Em Berlim, há um total de 1,24 milhão de carros registrados – e o número vem aumentando continuamente nos últimos anos. Mesmo com cada vez mais carros elétricos em circulação – há mais de 24 mil na capital alemã –, o problema do desgaste dos pneus não deve diminuir tão cedo. Como geralmente são mais pesados, os carros elétricos acabam gerando ainda mais abrasão.

Centenas de milhares de toneladas de microplásticos

Foi com o intuito de medir poluentes como esse que surgiu a empresa Emission Analytics. "A cada ano, diminui a quantidade [de poluentes] que sai do escapamento [dos carros], e aumenta a quantidade que sai dos pneus, pois os veículos estão ficando mais pesados", disse Nick Molden, fundador da Emission Analytics, em entrevista à DW.

Cerca de 500 mil toneladas de microplásticos são liberadas no meio ambiente todos os ano devido à abrasão de pneus. Cada vez que freamos, aceleramos e seguimos adiante, um pneu perde matéria, liberando em sua vida útil cerca de quatro quilos de microplásticos. Mas e então, o que nos resta a fazer?

"Não se trata de tentar minimizar [o problema] ou de mantê-lo sob controle. O problema está aí e também está claro que a abrasão é inevitável. Hoje em dia, existe um consenso de que não se pode resolver isso sozinho", afirma Daniel Venghaus, cientista da Universidade Técnica (TU) de Berlim que pesquisa formas de reduzir a abrasão com o projeto Urbanfilter. O problema, aponta, só pode ser resolvido através de uma cooperação estreita entre a ciência, a pesquisa e a indústria – que, para Venghaus, teria o dever de reduzir a abrasão.

Os serviços de saneamento básico, bem como de planejamento de tráfego urbano, também desempenham um papel importante. Em última análise, até mesmo indivíduos podem contribuir ao dirigir de forma mais defensiva ou até mesmo ao optar pelo ônibus ou trem em vez do carro.

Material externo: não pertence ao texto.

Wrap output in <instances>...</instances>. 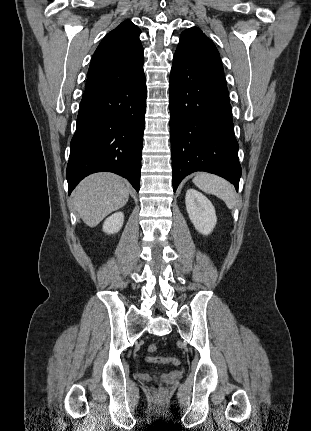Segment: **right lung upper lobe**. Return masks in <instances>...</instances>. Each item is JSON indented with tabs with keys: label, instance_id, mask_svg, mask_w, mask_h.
<instances>
[{
	"label": "right lung upper lobe",
	"instance_id": "right-lung-upper-lobe-1",
	"mask_svg": "<svg viewBox=\"0 0 311 431\" xmlns=\"http://www.w3.org/2000/svg\"><path fill=\"white\" fill-rule=\"evenodd\" d=\"M140 33L126 20L101 41L92 57L85 89L127 79L143 66Z\"/></svg>",
	"mask_w": 311,
	"mask_h": 431
}]
</instances>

Pneu sem abrasão – uma realidade distante

A fabricante de pneus Michelin tem buscado soluções para o problema na medida em que desenvolve pneus mais duráveis. Segundo Cyrille Roget, diretor científico e de comunicação da empresa, isso reduziria em média 5% do desgaste. "Mas ainda não descobrimos como fabricar um pneu que seja seguro e durável e ao mesmo tempo não cause emissões de partículas", disse em entrevista à DW. O objetivo atual, acrescentou Roget, é encontrar materiais renováveis ??ou mesmo reciclados para substituir os aditivos químicos nos pneus.

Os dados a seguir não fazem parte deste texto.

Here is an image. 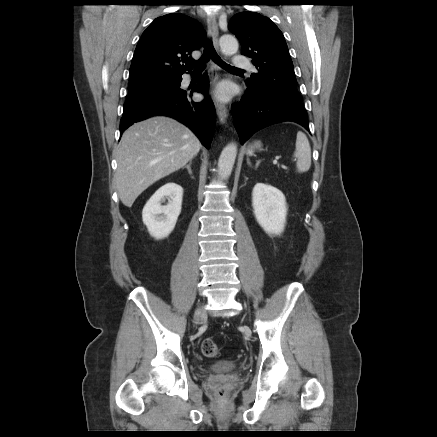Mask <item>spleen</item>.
Returning a JSON list of instances; mask_svg holds the SVG:
<instances>
[{
	"label": "spleen",
	"mask_w": 437,
	"mask_h": 437,
	"mask_svg": "<svg viewBox=\"0 0 437 437\" xmlns=\"http://www.w3.org/2000/svg\"><path fill=\"white\" fill-rule=\"evenodd\" d=\"M294 157L297 159V172H307L311 166V147L307 136L301 131L297 133Z\"/></svg>",
	"instance_id": "spleen-1"
}]
</instances>
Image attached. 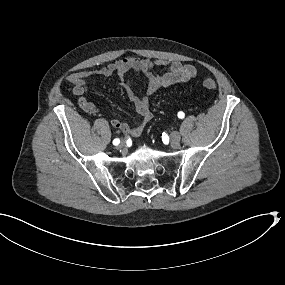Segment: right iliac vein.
<instances>
[{"mask_svg":"<svg viewBox=\"0 0 285 285\" xmlns=\"http://www.w3.org/2000/svg\"><path fill=\"white\" fill-rule=\"evenodd\" d=\"M124 147H125L124 142H121V143L119 144V146H118V149H123Z\"/></svg>","mask_w":285,"mask_h":285,"instance_id":"63e3f726","label":"right iliac vein"}]
</instances>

Um pneu de carro é feito de borracha sintética, preenchimento e aditivos químicos. O aditivo 6PPD, por exemplo, busca garantir mais segurança. Mas quando vão parar nos rios, tais partículas oxidam e são altamente tóxica para o salmão prateado, por exemplo. Esse mesmo 6PPD também se acumula nas folhas de alface, conforme comprovado por pesquisadores da Universidade de Viena num estudo publicado em 2023 na revista Environmental Science & Technology. Uma análise da revista suíça K-Tipp, voltada ao consumidor geral, chegou a conclusões semelhantes: por meio de amostras, a publicação concluiu que a alface absorve substâncias tóxicas ao ar livre. A alface e o salmão são apenas dois exemplos de como as partículas dos pneus podem ingressar diretamente na cadeia alimentar.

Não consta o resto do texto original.